One of the keys to the composition of the novel -and the vision of the world it offers - can be found in chapter entitles The Number Three which makes reference not only to the parts of Terra Nostra but also to the obsessive recurrence of this number in the book's plot:
One is the key of everything. Two is the denial of one. Three is the synthesis of one and two. contains both, balances both. announces the plurality that follows. is the complete number. the crown of priniciple and the middle. the reunion of the three times. past, present, and future. Everything ends. Everything begins anew.

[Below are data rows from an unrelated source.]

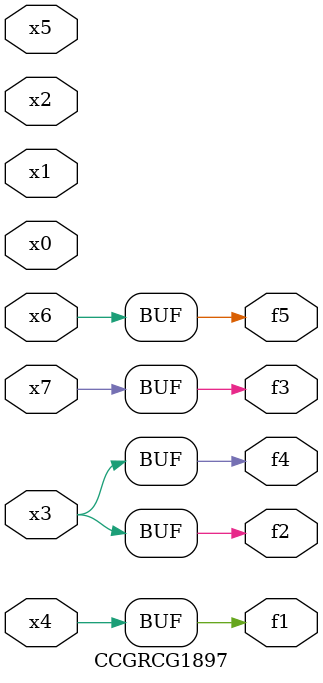
<source format=v>
module CCGRCG1897(
	input x0, x1, x2, x3, x4, x5, x6, x7,
	output f1, f2, f3, f4, f5
);
	assign f1 = x4;
	assign f2 = x3;
	assign f3 = x7;
	assign f4 = x3;
	assign f5 = x6;
endmodule

</source>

ok. ok. yes, One. all is One. yes, Two total denial, it doesn't matter, Bartleby, I get stuck here. though also Two is the unloneliest number, sometimes, but that's another story? Three is where want to be, trinity, a family, genesis, bearing fruit. and just recalling Euclid, thinking about number, to say One is a big deal. to say Two also. though really to say One to have a number was to get ready to say two so. One the key of everything is not a number. and yes three a kind of perfection, triangles and circles.
it's all perfect there. except - incommensurability - so crazy! the world does not divided into portions that measure each other. there is number and then there is stuff. mind and matter. logos and the receptacle, remembering Timeaus.

Terra Nostra then is not a simple novel. It is a malfunctioning time tunnel eh, the entrance to a labyrinth of mirrors eh, a hell or purgatory in which all memories and echoes intermingle ... eh eh eh

memories and echoes, though, I do love (or not - make me sad - what is that?). when ~ honest.
associations reminding = all poetry is - Wendell Berry.